Alfredo Pérez Rubalcaba aludió a Frankenstein para referirse a la imposibilidad o el peligro de que los socialistas gobernaran España con el respaldo de los independentistas que quieren romperla. Mientras esperamos a ver si los socialistas perpetran alguna operación bestial de ese cariz, conviene reivindicar a Frankenstein, porque se puede aprender mucho de la famosa novela que Mary Shelley publicó en 1818, cuando apenas tenía veinte años.
Hechiza el morboso atractivo del monstruo, pero la obra subraya en realidad la moral científica, la creación y la destrucción de la vida, y la osadía de la humanidad en su relación con Dios. De ahí el subtítulo: El moderno Prometeo. Lo que anhela el joven Víctor Frankenstein es rivalizar con la divinidad, igual que hizo Prometeo al robar del Olimpo el fuego de los dioses. Víctor se cree único: “solo a mí se reserva el descubrir un secreto tan asombroso: infundir la vida en un cuerpo inanimado”.
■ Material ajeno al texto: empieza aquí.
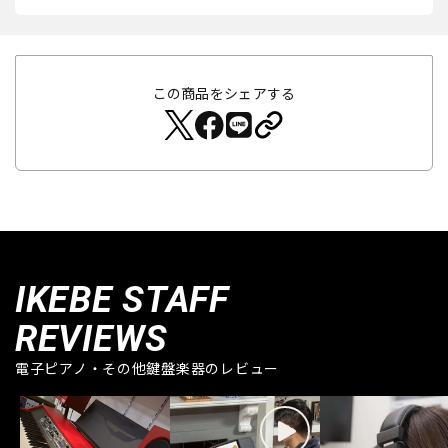
この商品をシェアする
IKEBE STAFF
REVIEWS
電子ピアノ・その他鍵盤楽器のレビュー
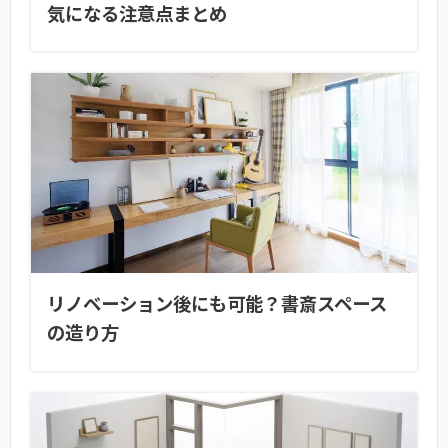
気になる注意点まとめ
リノベーション後にも可能？書斎スペース
の造り方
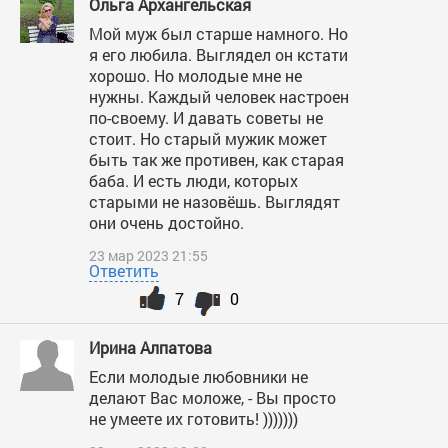
Ольга Архангельская
Мой муж был старше намного. Но
я его любила. Выглядел он кстати
хорошо. Но молодые мне не
нужны. Каждый человек настроен
по-своему. И давать советы не
стоит. Но старый мужик может
быть так же противен, как старая
баба. И есть люди, которых
старыми не назовёшь. Выглядят
они очень достойно.
23 мар 2023 21:55
Ответить
7
0
Ирина Алпатова
Если молодые любовники не
делают Вас моложе, - Вы просто
не умеете их готовить! )))))))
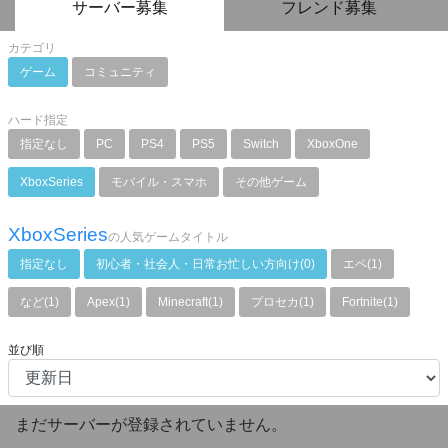
サーバー募集
フレンド募集
カテゴリ
ゲーム
コミュニティ
ハード指定
指定なし
PC
PS4
PS5
Switch
XboxOne
XboxSeries
モバイル・スマホ
その他ゲーム
XboxSeries
の人気ゲームタイトル
指定なし
初心者・社会人・日常お忙しい方向け(0)
エペ(1)
など(1)
Apex(1)
Minecraft(1)
プロセカ(1)
Fortnite(1)
並び順
まだサーバーが登録されていません。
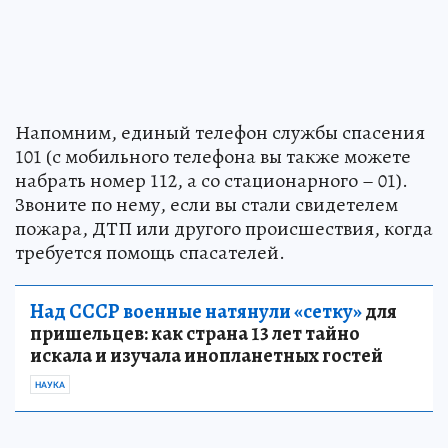
Напомним, единый телефон службы спасения
101 (с мобильного телефона вы также можете
набрать номер 112, а со стационарного – 01).
Звоните по нему, если вы стали свидетелем
пожара, ДТП или другого происшествия, когда
требуется помощь спасателей.
Над СССР военные натянули «сетку»
для
пришельцев: как страна 13 лет тайно
искала и изучала инопланетных гостей
НАУКА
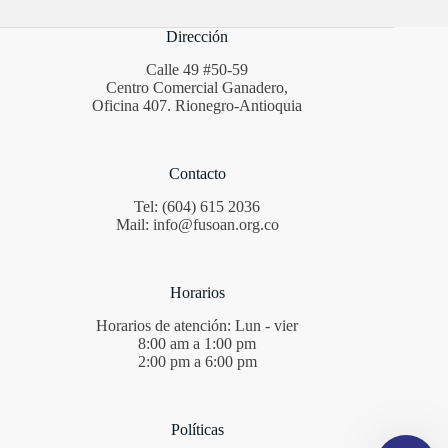
Dirección
Calle 49 #50-59
Centro Comercial Ganadero,
Oficina 407. Rionegro-Antioquia
Contacto
Tel: (604) 615 2036
Mail: info@fusoan.org.co
Horarios
Horarios de atención: Lun - vier
8:00 am a 1:00 pm
2:00 pm a 6:00 pm
Políticas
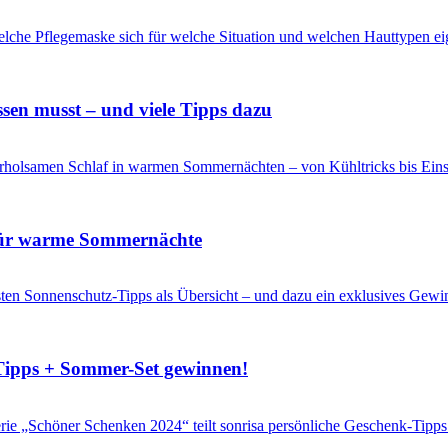
sen musst – und viele Tipps dazu
s für warme Sommernächte
-Tipps + Sommer-Set gewinnen!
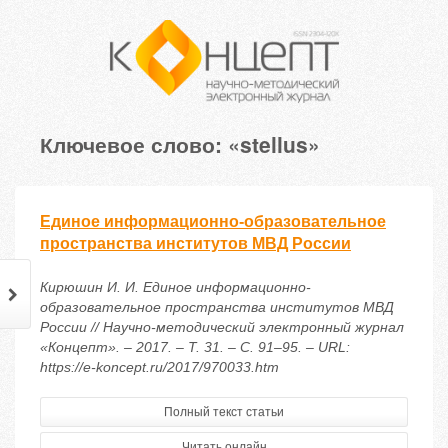
Ключевое слово: «stellus»
Единое информационно-образовательное
пространства институтов МВД России
Кирюшин И. И. Единое информационно-
образовательное пространства институтов МВД
России // Научно-методический электронный журнал
«Концепт». – 2017. – Т. 31. – С. 91–95. – URL:
https://e-koncept.ru/2017/970033.htm
Полный текст статьи
Читать онлайн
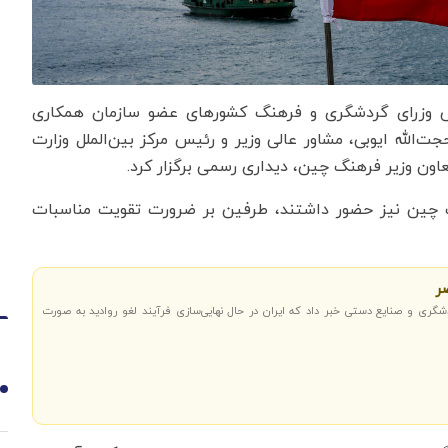
اس وزرای گردشگری و فرهنگ کشورهای عضو سازمان همکاری
 شد، حجت‌الله ایوبی، مشاور عالی وزیر و رئیس مرکز بین‌الملل وزارت
اون وزیر فرهنگ چین، دیداری رسمی برگزار کرد.
نگ چین نیز حضور داشتند، طرفین بر ضرورت تقویت مناسبات
صر
شگری و صنایع دستی خبر داد که ایران در حال نهایی‌سازی فرآیند لغو روادید به صورت
1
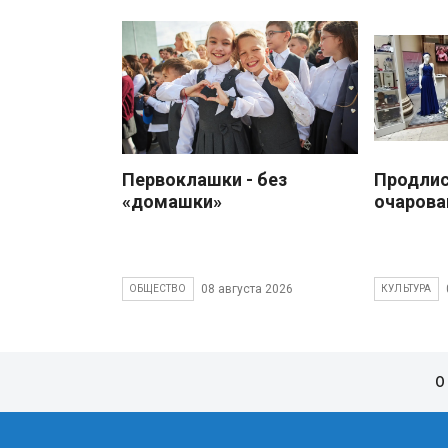
Первоклашки - без
Продлис
«домашки»
очарова
08 августа 2026
ОБЩЕСТВО
КУЛЬТУРА
О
En la novela, al revés que la imagen que transmiten algunas de las películas filmadas sobre el tema, el monstruo es realmente un ser humano, con sentimientos nobles, que no recibe más que rechazo de la sociedad. Como se ve en su relación con la familia De Lacey, es una criatura capaz de aprender a hablar y a leer —nada menos que a Milton, Plutarco y Goethe. Es un ángel caído que quiere ser feliz, pero necesita compañía, y no la puede conseguir. Comete atrocidades, pero se pregunta por qué va a ser considerado él el único criminal “cuando toda la humanidad pecó contra mí”. No se trata de un ser naturalmente malo, y mucho menos irracional, porque razona bien, hasta su suicidio final.
En cambio, la maldad sí que anida en Víctor Frankenstein y en su experimento, que sale mal desde el principio, porque crea un monstruo sin pretenderlo: su objetivo era alumbrar una criatura hermosa. La repulsiva fealdad del nuevo ser es clave para su aislamiento social.
Ojalá los gobiernos aprendieran la lección de Frankenstein, resumida en las palabras de consejo que le brinda Víctor al capitán Walton en las últimas páginas de la obra: “Busque la felicidad en la serenidad, y evite la ambición, incluso la aparentemente inocente de distinguirse en la ciencia y los descubrimientos”. Esta modestia final es la clave de un Gobierno que respete la libertad; en la práctica, los políticos vulneran nuestros derechos alegando que saben más y razonan mejor que nosotros.
La conclusión de Frankenstein es la sabiduría liberal, que desde Smith hasta Hayek denuncia la fatal arrogancia de quienes quieren cambiar el mundo de arriba abajo, presumiendo de saber hacerlo. Y veinte años antes que Shelley, nuestro Goya ya avisó del peligro: “El sueño de la razón produce monstruos”.